WHAT IS NEEDED >> Make an exact copy of all the data, pictures excluded.

DATASET CONTENT >>
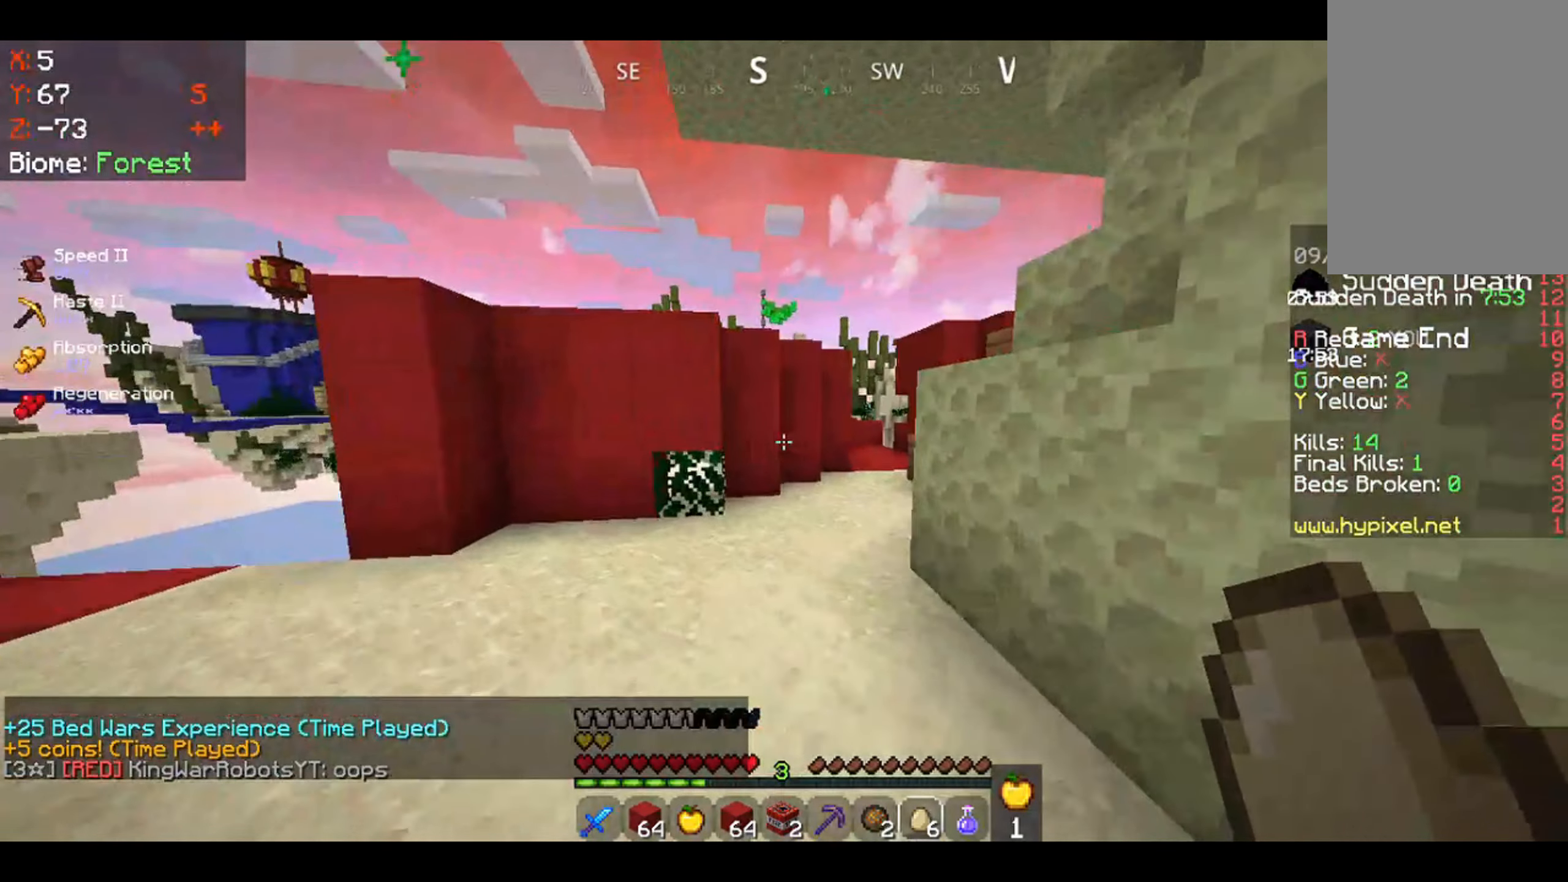
{"keys": [], "mouse": [], "events": []}
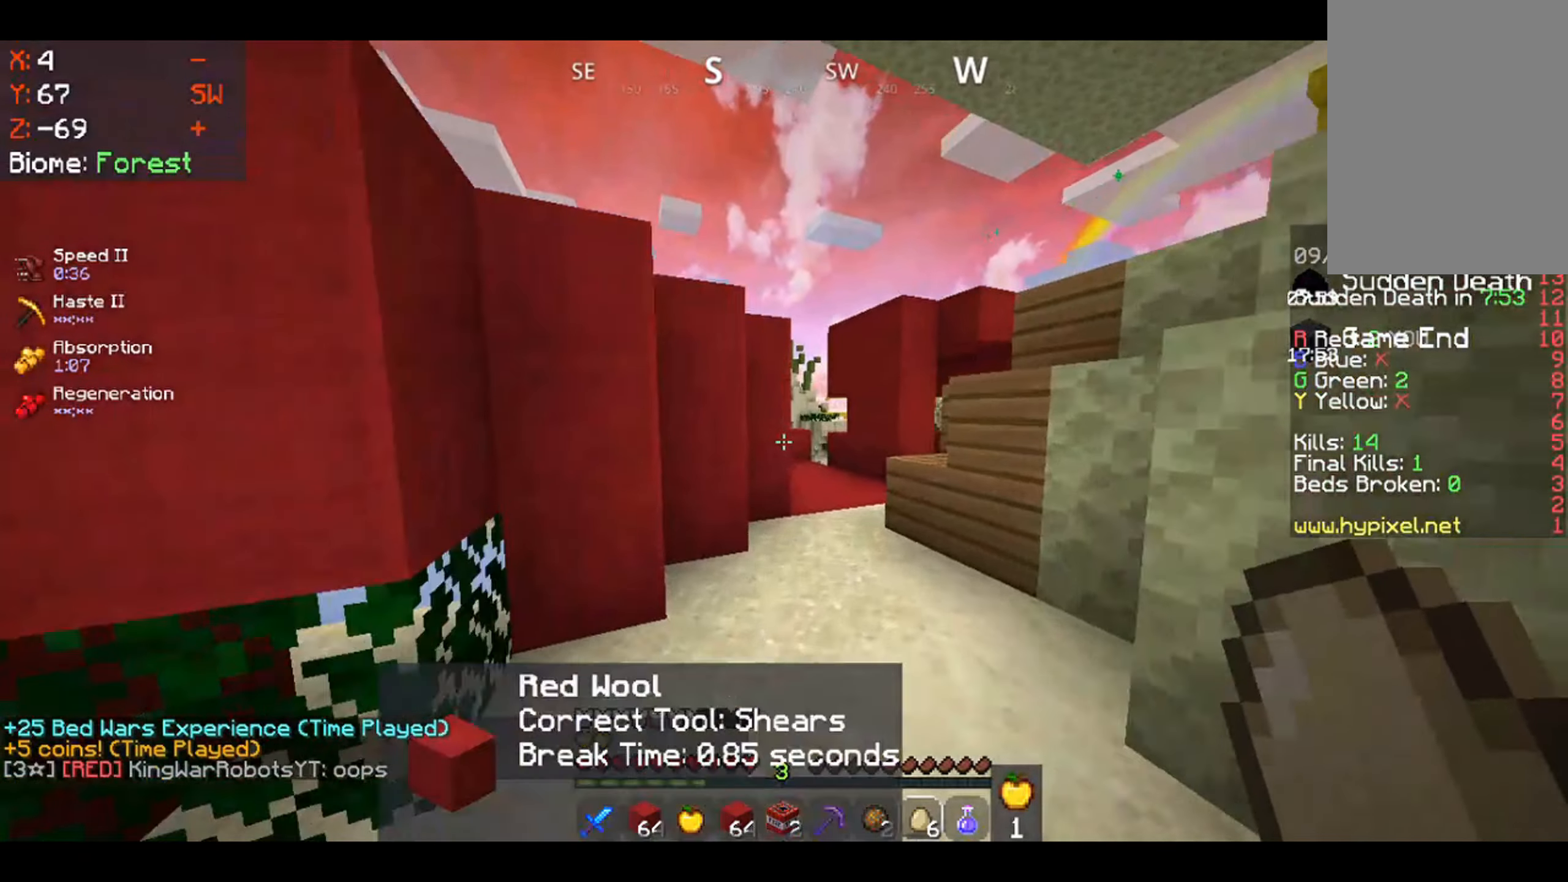
{"keys": [], "mouse": [], "events": [[184, "d", "down"], [384, "d", "up"]]}
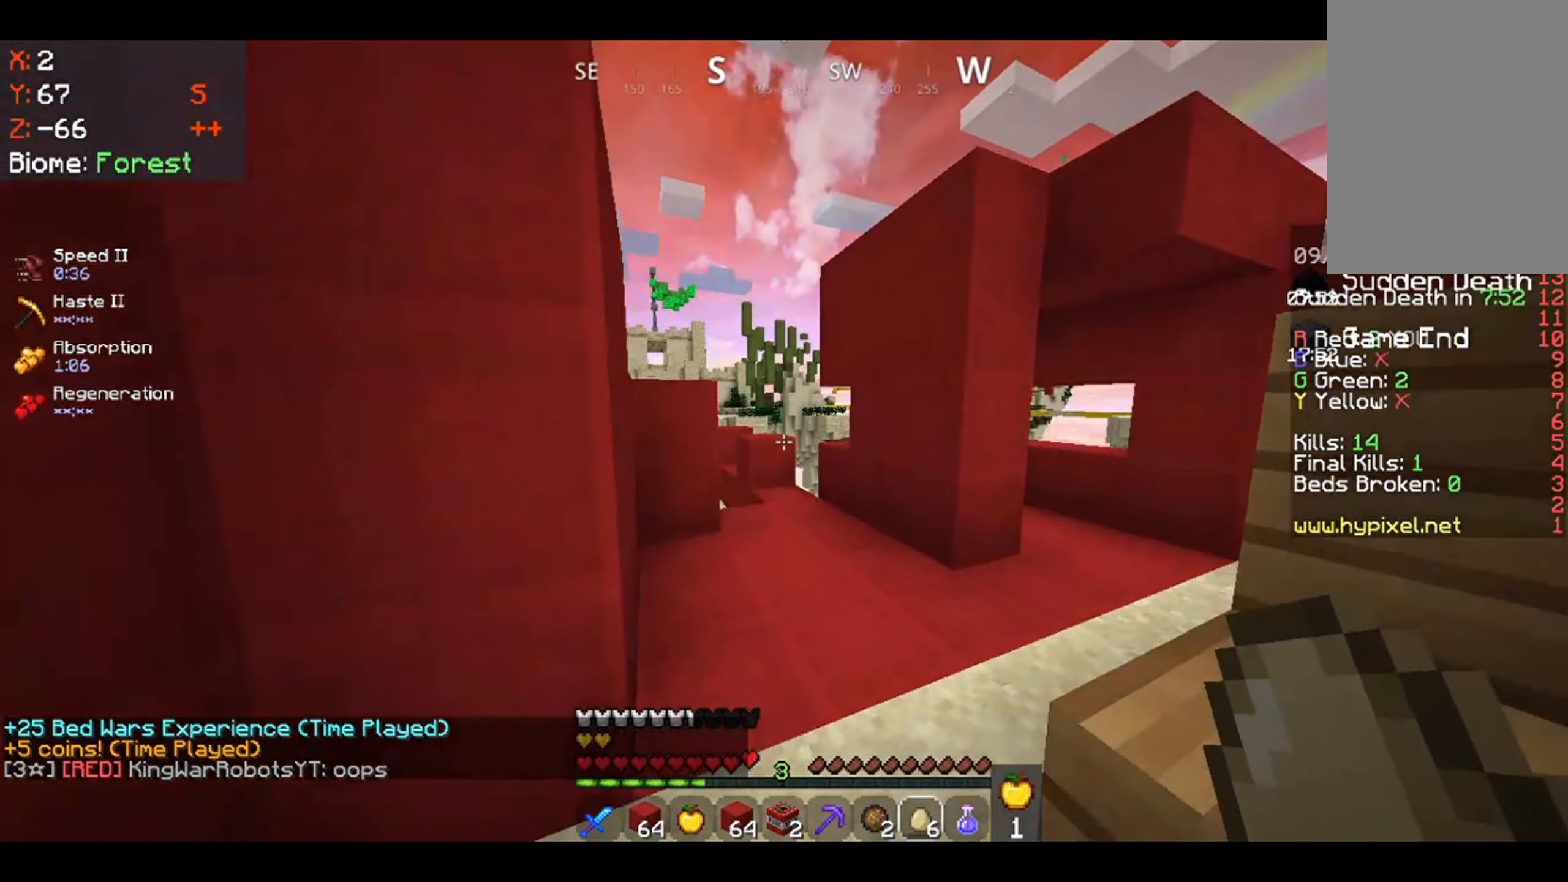
{"keys": [], "mouse": [], "events": [[184, "d", "down"], [350, "d", "up"]]}
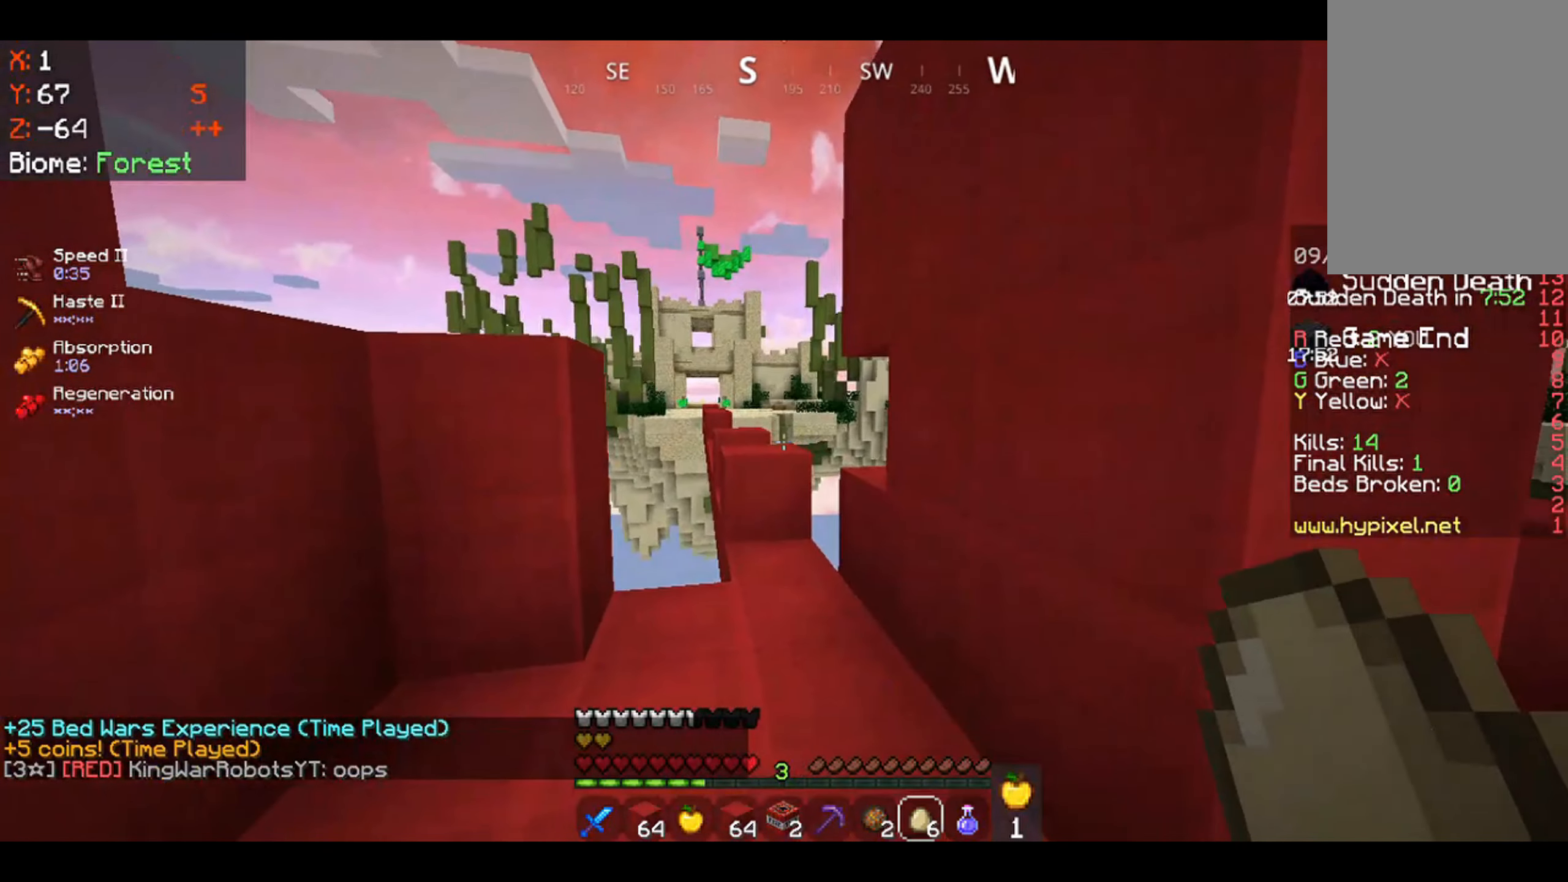
{"keys": [], "mouse": [], "events": []}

WRITTEN SOLUTION >>
{"keys": [], "mouse": [], "events": []}
{"keys": [], "mouse": [], "events": [[184, "d", "down"], [384, "d", "up"]]}
{"keys": [], "mouse": [], "events": [[184, "d", "down"], [350, "d", "up"]]}
{"keys": [], "mouse": [], "events": []}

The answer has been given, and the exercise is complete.